**Work required**
Write out each line in the items below that contains the string "barcode".

**Data excerpts**
==============================

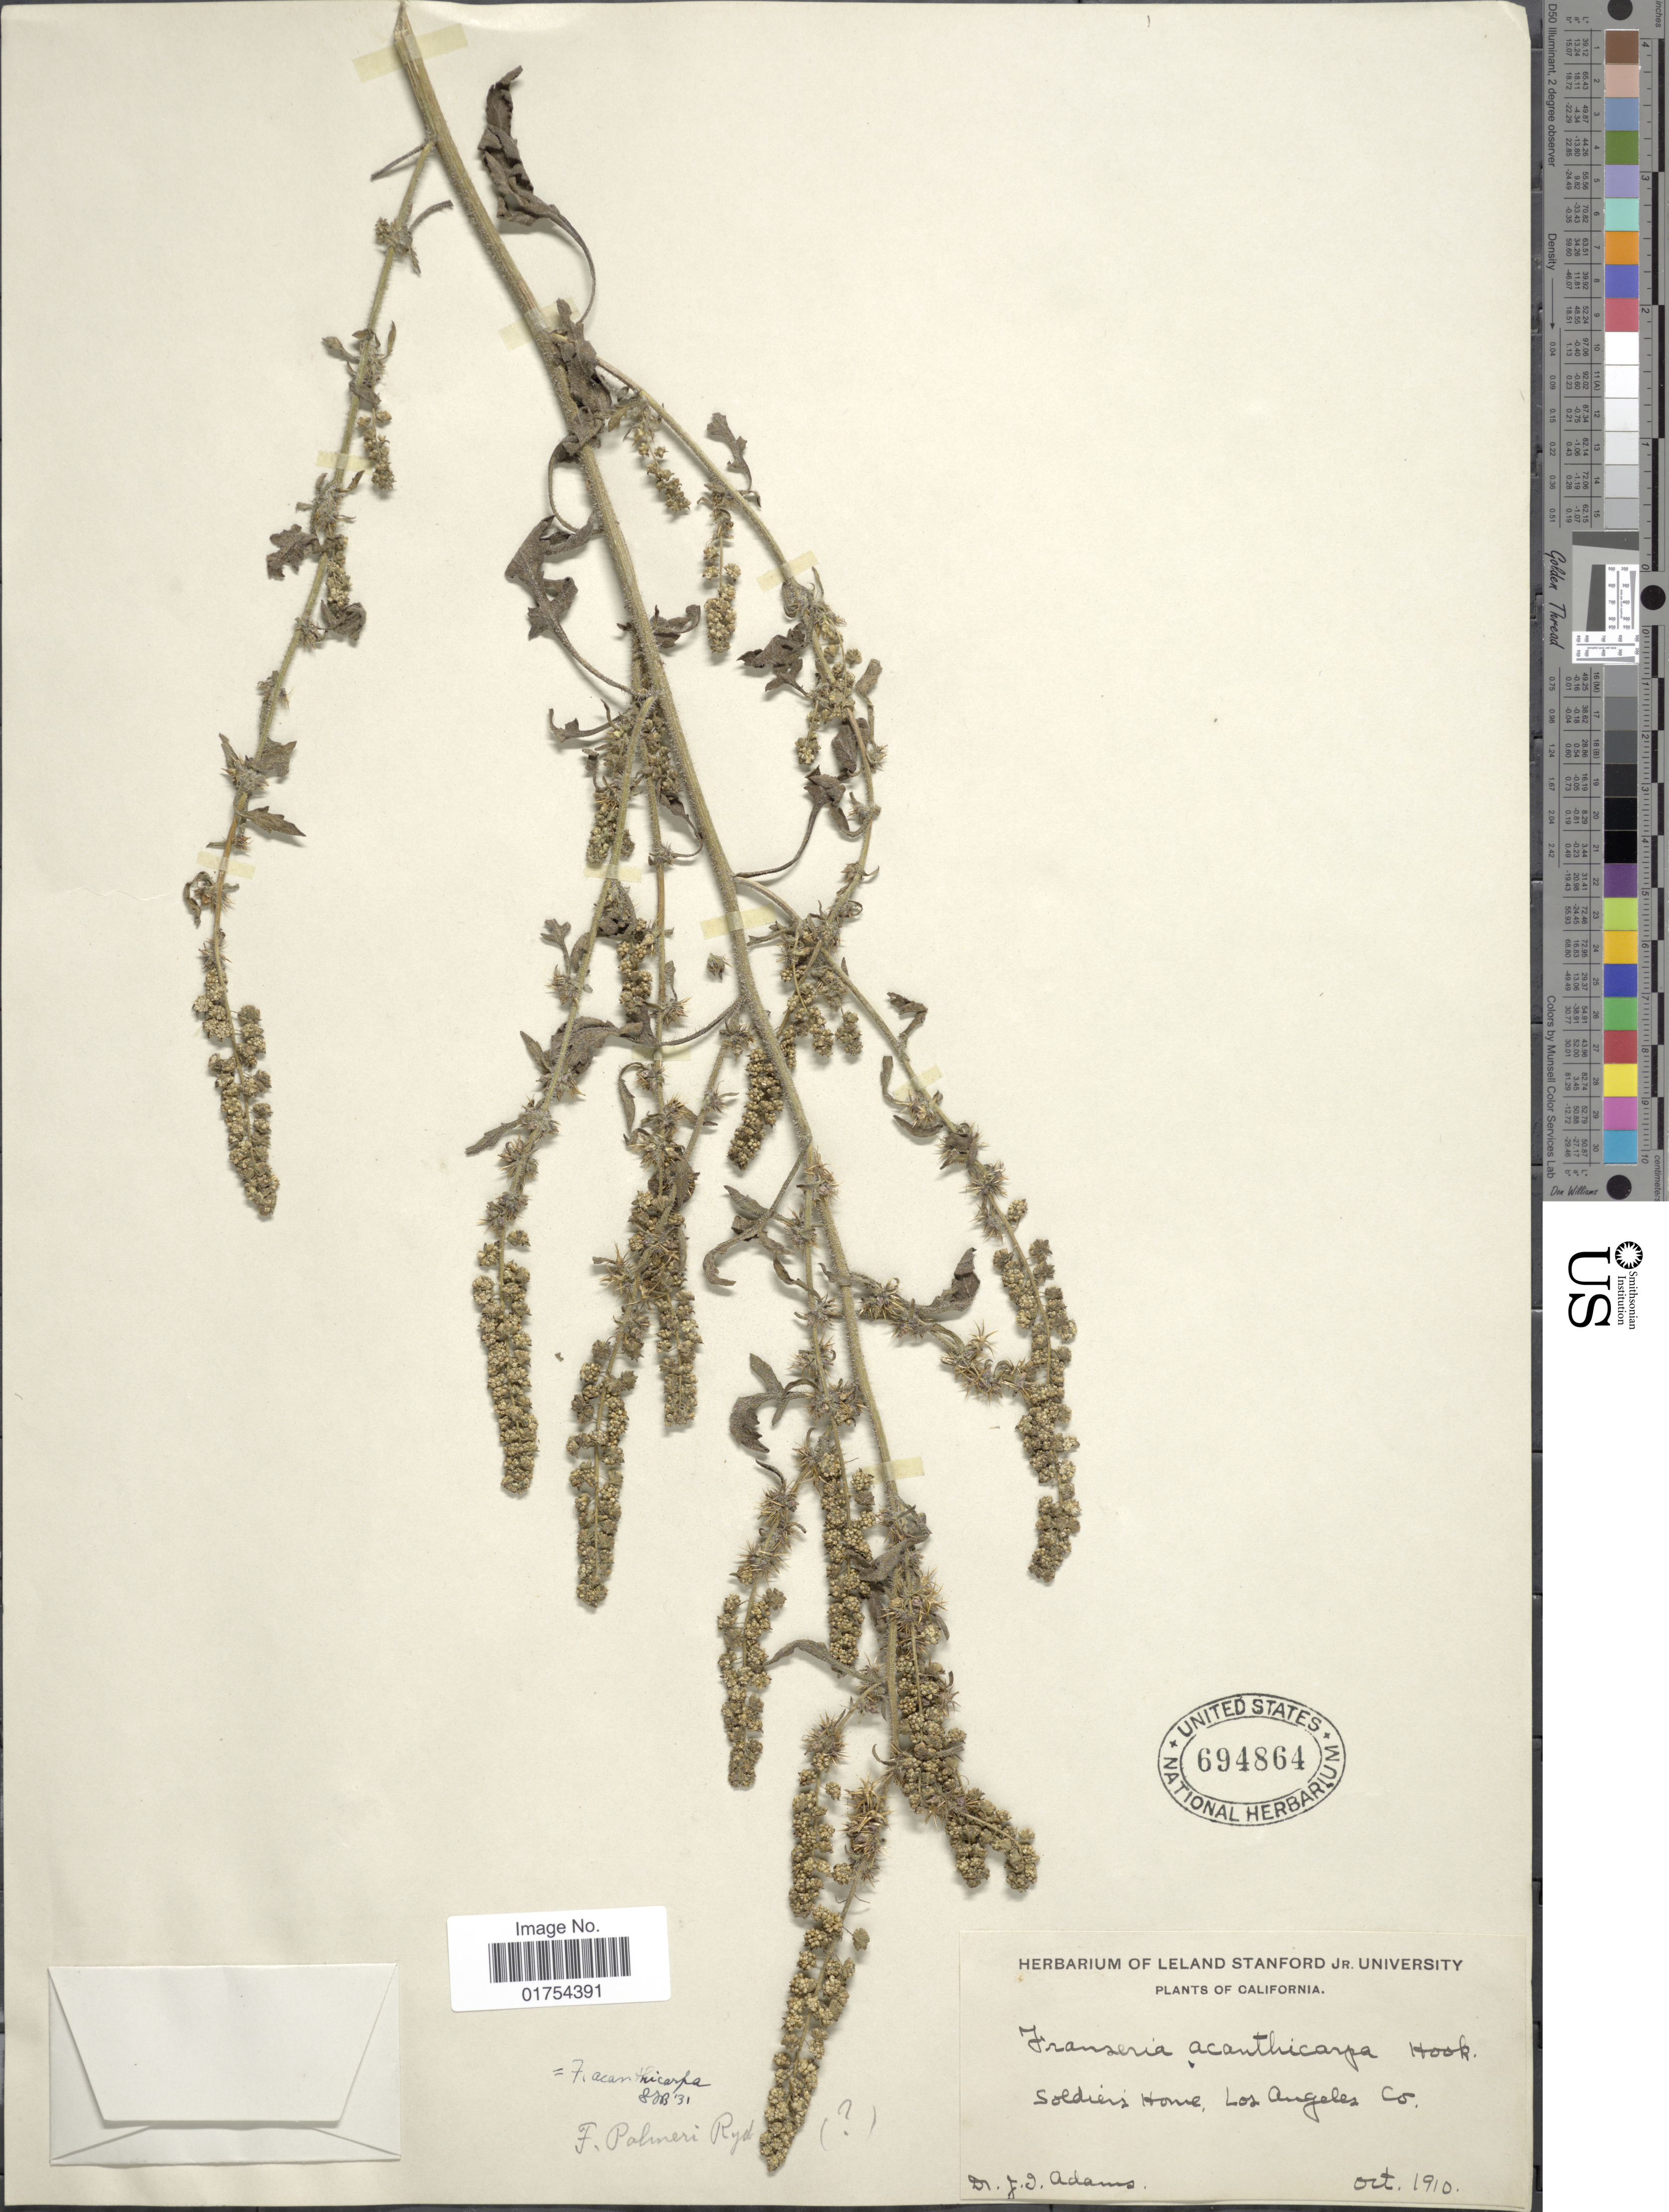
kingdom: Plantae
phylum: Tracheophyta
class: Magnoliopsida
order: Asterales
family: Asteraceae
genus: Franseria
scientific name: Franseria acanthicarpa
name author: Coville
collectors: J. Adams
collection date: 1910-10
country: United States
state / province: California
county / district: Los Angeles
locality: Soldiers Home, Los Angeles Co.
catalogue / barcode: US 694864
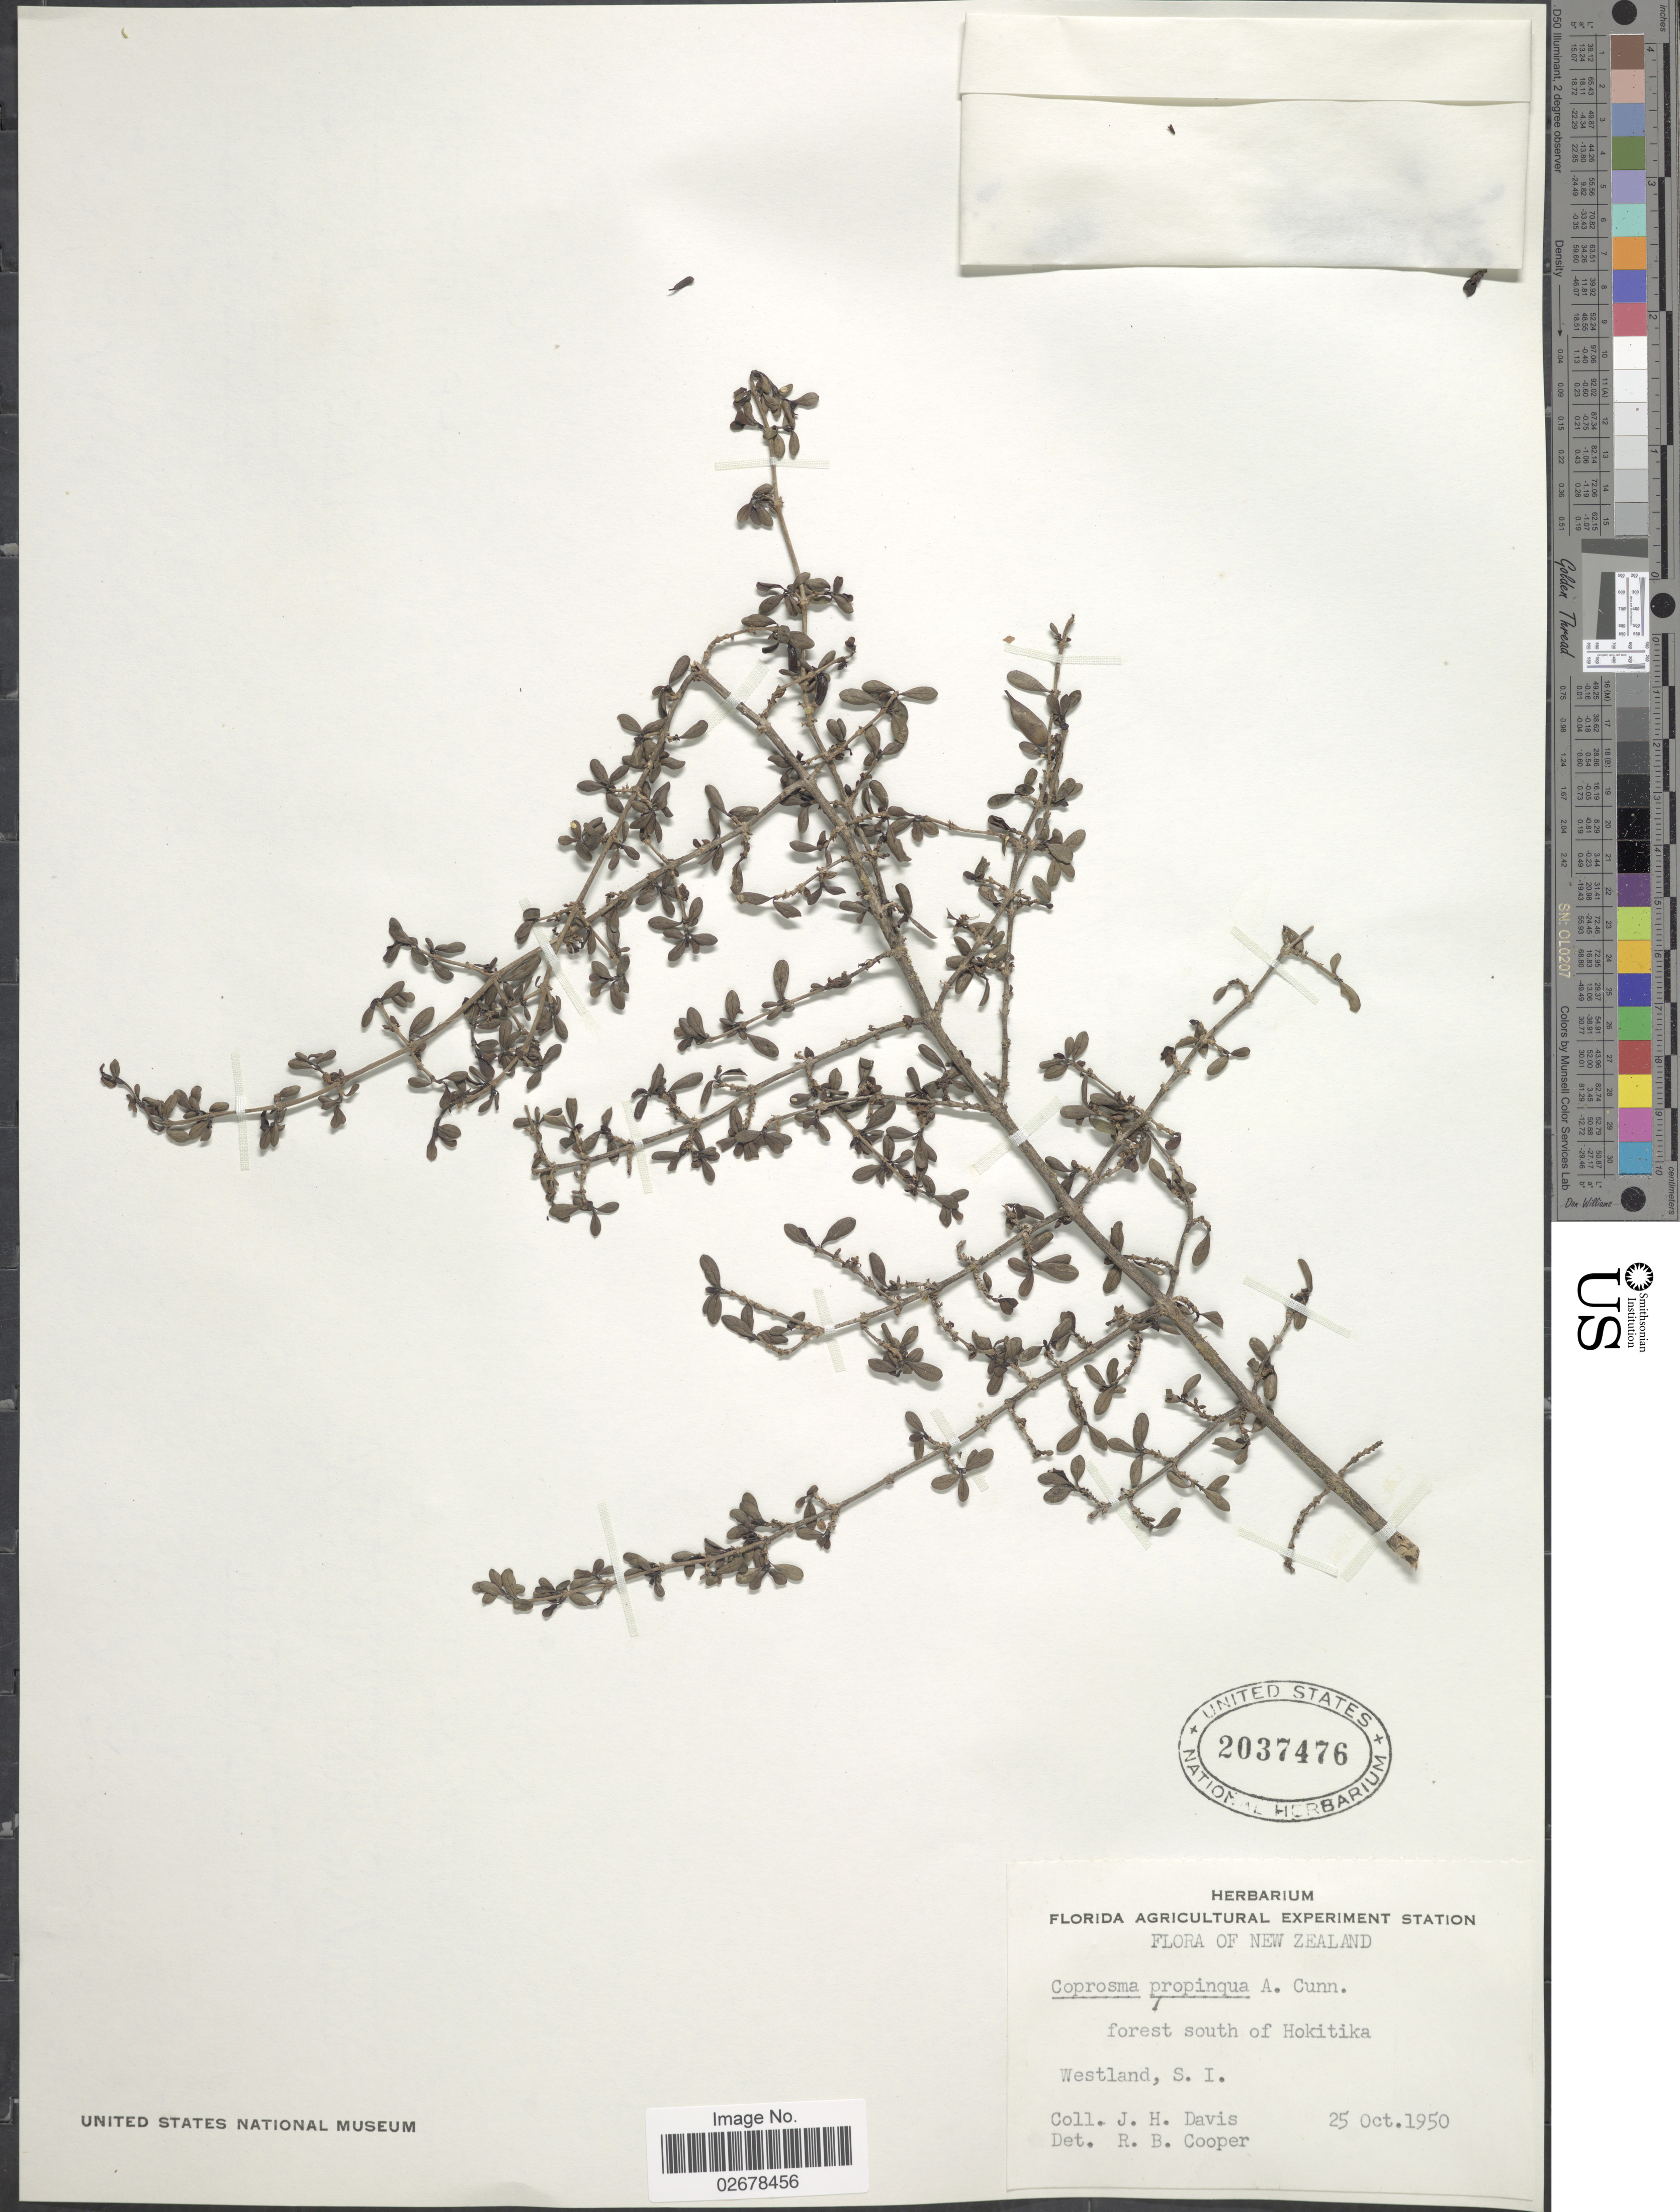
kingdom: Plantae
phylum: Tracheophyta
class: Magnoliopsida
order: Gentianales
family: Rubiaceae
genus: Coprosma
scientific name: Coprosma propinqua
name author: A. Cunn.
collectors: J. Davis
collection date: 1950-10-25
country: New Zealand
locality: Forest south of Hokitika, Westland, N. I.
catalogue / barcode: US 2037476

==============================

**Answer to the exercise**
catalogue / barcode: US 694864
catalogue / barcode: US 2037476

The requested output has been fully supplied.